Are we going to see a decline in Reggie in 2013?

From 2007, the go-to receiver on the Colt offense has consistently been the great Reggie Wayne. Since the start of 2004, whether it has been Peyton Manning, Andrew Luck...or even the likes of Dan Orlovsky and (*yawn*) Curtis Painter under the helm in Indy, Wayne has always been the integral part of a high-flying Colt passing attack.

The 6 time Pro Bowl reaches 35 in November, and I think he will not be the go-to guy anymore. Conventional numbers point to a stellar showing in 2013, as he eclipsed the 80 yard mark 9 times (the highlight being a 212 yard show against a very solid Green Bay defense, in which he boasted a very high Win Probability Added).
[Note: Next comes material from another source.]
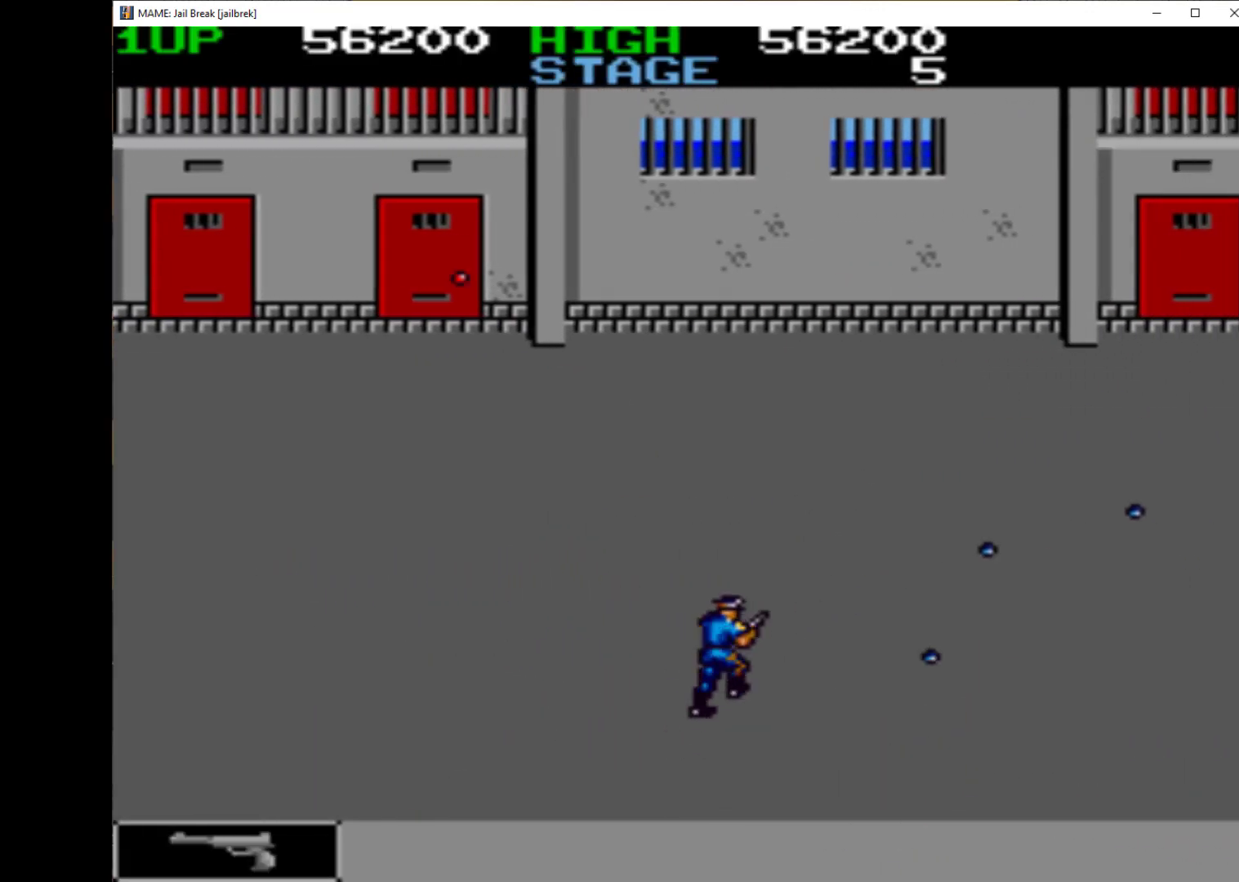
{"keys": ["q", "right"], "events": [[133, "up", "up"], [200, "q", "up"], [267, "q", "down"], [267, "up", "down"], [367, "q", "up"], [467, "q", "down"], [467, "up", "up"]]}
Luck, however, gave Wayne 195 targets(second most of any wideouts). This showed that Luck had enormous trust in Wayne and it also shows that Wayne's production line may be a bit inflated. This is reflected in advanced stats, as Reggie has gone from the 6 ranked receiver in 2009 with a catch rate of 67%, to ranked 23 in 2010 with a catch rate of 63%, to rank 31 in 2011 with a catch rate of 57% and then to finally number 40 with a catch rate of 55%. It's understandable to see a decline such as this, as age catches up with WRs. Wayne will go down as one of the elites as he has played at a very high standard on a position that has a short career span.

However, the future is now and things are about to change..and the future also looks very bright for the Indianapolis Colts.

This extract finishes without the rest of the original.